Here at Tempus we believe the greatest promise for the detection and treatment of cancer & other diseases lies in building a deep understanding of the interaction between molecular attributes and clinical treatment. With the advent of genomic sequencing, we can finally measure and process our genetic makeup. We now have more data than ever before, but providers often don't have the infrastructure or expertise required to easily extract the valuable insights that exist within this data. We're on a mission to redefine how the combination of genomic, clinical, and imaging data is used in a clinical setting through precision medicine.
This role is for an experienced leader in the field of clinical data, EHR, and machine learning, who is an expert in using modern machine learning for clinical signal extraction and event prediction. The role will report directly to the SVP of Data Science.
What You Will Do:
- Build and lead the Clinical AI team, as one of the functional leaders, to translate research into clinically actionable insights for our clients and advance our internal research agenda.
- Develop algorithms used to gain insight into disease prognostics through analysis of large sets of clinical data.
- Collaborate closely with other functional leads as well as product, engineering, and business development.
- Guide the team's direction and technical roadmap, mentor junior members - while also being hands-on and a strong individual contributor yourself.
- Analyze and integrate large diverse clinical, molecular and imaging datasets to extract insights, and drive research opportunities.
- Document, summarize, and present your findings to a group of peers and stakeholders.
- Provide technical leadership & expertise across multiple modeling projects.
- PhD degree in a quantitative discipline (e.g. NLP, computer science, computational biology, bioinformatics, machine learning, statistics, applied mathematics, physics, or similar).
- Expert level knowledge with a variety of NLP methods for information extraction, topic modeling, parsing, and relationship extraction.
- Expert level knowledge of language models (LSTMs, n-grams, etc), ontologies and knowledge databases, and/or large database contextual search.
- 8+ years of relevant industry experience.
- Highest standard of scientific rigor, and an acute awareness to balance high academic quality versus fast-paced product requirements.
- Proven ability to lead a medium sized team of 5-10 people.
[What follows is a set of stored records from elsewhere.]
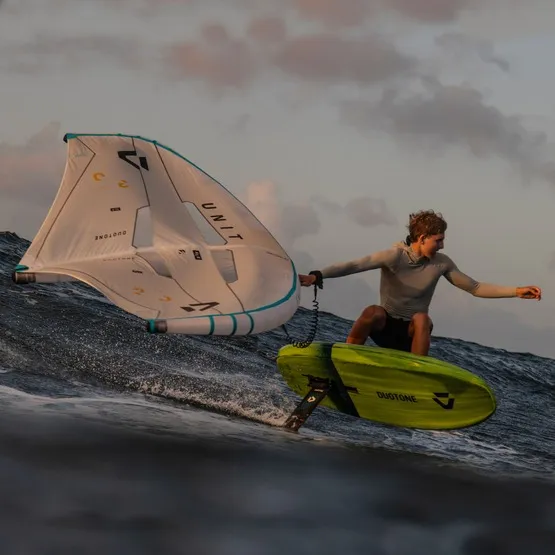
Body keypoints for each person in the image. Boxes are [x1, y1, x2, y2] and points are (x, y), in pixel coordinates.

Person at [299, 210, 542, 357]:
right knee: (372, 311)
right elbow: (355, 265)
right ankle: (346, 358)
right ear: (423, 238)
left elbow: (475, 287)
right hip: (385, 328)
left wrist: (516, 291)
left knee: (422, 319)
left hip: (411, 335)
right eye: (439, 240)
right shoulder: (394, 256)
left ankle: (417, 371)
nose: (442, 245)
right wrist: (317, 275)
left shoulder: (442, 263)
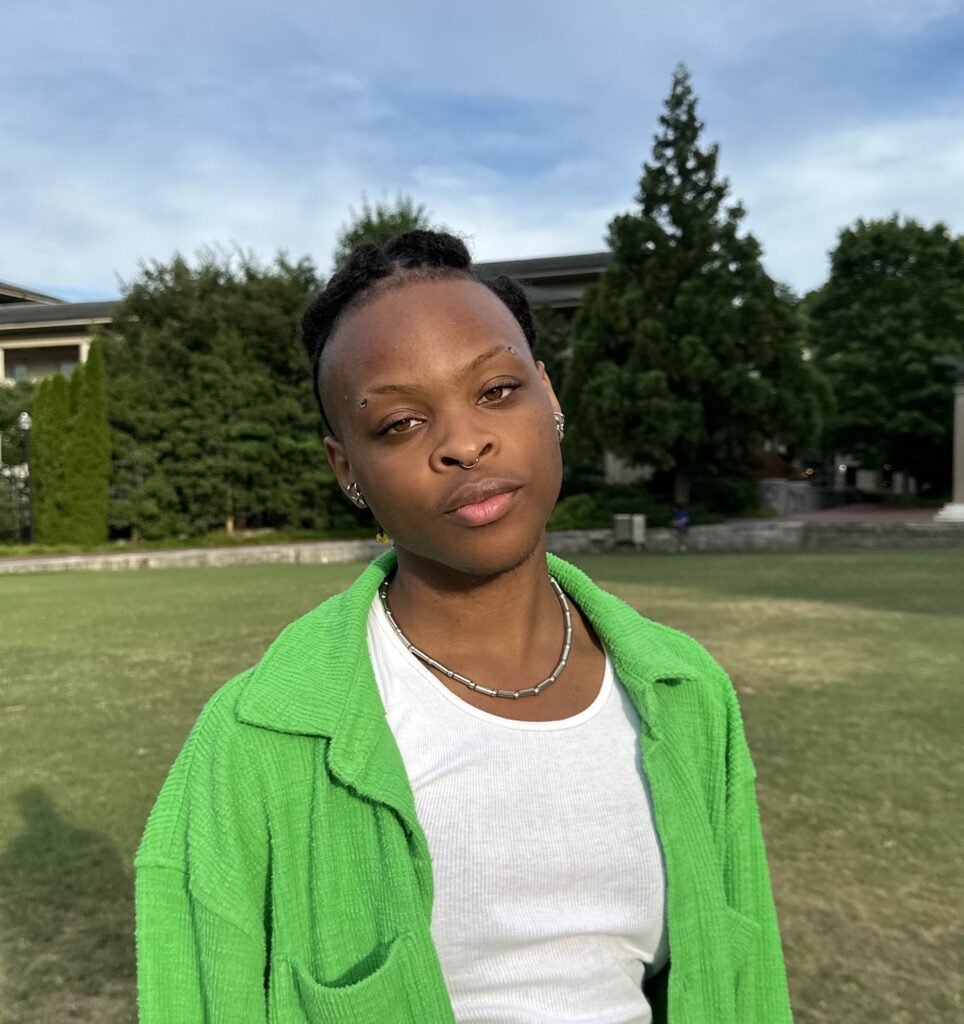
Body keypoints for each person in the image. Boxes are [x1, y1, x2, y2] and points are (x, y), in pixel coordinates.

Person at [135, 231, 793, 1023]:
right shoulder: (251, 746)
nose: (463, 442)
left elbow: (742, 982)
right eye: (401, 424)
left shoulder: (689, 693)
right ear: (347, 468)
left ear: (549, 396)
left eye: (496, 390)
- Outstanding analytical and problem solving skills.
- Experience working with PHI or PII, familiarity with human/machine hybrid data structuring workflows.
- Strong individual track record and hands-on mentality.
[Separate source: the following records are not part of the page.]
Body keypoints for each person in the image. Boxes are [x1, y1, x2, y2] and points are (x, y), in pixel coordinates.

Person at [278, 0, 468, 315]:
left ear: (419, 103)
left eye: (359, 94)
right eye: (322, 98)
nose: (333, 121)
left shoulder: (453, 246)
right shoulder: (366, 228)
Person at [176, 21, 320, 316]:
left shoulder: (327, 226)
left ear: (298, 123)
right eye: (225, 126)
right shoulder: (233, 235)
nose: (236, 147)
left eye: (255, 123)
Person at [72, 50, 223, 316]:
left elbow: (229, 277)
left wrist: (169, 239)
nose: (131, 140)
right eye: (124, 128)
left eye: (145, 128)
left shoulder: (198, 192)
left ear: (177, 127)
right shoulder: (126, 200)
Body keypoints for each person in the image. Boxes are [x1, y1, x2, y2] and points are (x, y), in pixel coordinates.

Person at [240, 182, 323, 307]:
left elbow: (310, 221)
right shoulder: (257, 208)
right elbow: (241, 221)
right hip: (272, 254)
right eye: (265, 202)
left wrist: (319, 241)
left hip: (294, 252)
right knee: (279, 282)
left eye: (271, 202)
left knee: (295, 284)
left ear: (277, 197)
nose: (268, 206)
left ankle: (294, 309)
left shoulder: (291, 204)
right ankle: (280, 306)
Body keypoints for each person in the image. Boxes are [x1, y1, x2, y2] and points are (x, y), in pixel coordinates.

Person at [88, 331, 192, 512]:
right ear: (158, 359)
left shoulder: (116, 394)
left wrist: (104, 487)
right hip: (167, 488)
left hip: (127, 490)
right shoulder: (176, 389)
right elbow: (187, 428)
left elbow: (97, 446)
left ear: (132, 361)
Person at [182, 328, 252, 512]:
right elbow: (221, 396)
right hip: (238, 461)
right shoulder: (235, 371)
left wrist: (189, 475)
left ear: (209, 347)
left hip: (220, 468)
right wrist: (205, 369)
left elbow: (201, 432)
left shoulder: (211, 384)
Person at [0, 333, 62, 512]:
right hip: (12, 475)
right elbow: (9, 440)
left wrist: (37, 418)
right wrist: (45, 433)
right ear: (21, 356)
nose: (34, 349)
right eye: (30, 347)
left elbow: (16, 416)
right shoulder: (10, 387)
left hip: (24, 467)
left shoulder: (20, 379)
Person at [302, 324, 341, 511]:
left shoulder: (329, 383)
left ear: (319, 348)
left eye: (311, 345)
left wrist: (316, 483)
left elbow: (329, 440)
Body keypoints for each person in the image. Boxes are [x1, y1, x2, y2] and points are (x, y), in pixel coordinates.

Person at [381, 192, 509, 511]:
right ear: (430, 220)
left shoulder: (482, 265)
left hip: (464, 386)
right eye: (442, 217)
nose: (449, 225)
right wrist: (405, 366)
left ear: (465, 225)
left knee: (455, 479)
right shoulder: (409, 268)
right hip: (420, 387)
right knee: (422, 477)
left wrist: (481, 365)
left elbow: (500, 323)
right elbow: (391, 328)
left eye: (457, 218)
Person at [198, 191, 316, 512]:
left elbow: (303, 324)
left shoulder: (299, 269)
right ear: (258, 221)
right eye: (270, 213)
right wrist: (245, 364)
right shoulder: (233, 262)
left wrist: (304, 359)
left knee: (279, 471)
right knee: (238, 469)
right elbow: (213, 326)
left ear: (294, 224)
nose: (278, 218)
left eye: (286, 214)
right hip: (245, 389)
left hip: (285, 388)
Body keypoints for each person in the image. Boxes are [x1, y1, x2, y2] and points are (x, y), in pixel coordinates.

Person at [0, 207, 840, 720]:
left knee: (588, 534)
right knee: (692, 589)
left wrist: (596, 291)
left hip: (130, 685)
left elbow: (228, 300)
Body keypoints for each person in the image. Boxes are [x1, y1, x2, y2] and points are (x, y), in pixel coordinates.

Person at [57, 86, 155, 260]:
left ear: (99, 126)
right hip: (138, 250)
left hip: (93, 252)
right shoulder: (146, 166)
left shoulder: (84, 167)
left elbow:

- Strong technical proficiency in a range of tools such as Python, SciPy, AWS, SageMaker, TensorFlow, PyTorch, etc.
- Strong understanding of software best practices to serve as role model for their team and maintain a high level of quality and scalability on the technical as well as scientific side.
- Strong peer-reviewed publication record.
- Thrive in a fast-paced environment and willing to shift priorities seamlessly.
- Experience with communicating insights and presenting concepts to diverse audiences.
- Team player mindset and ability to work in an interdisciplinary team.
- Goal orientation, self motivation, and drive to make a positive impact in healthcare.
- Experience in a late-stage startup environment.
- Successful history of building and leading a highly functional team from the ground up.
- Experience with sensitive patient data and working under HIPAA regulations.
- Ability to attract high potential junior as well as senior talent.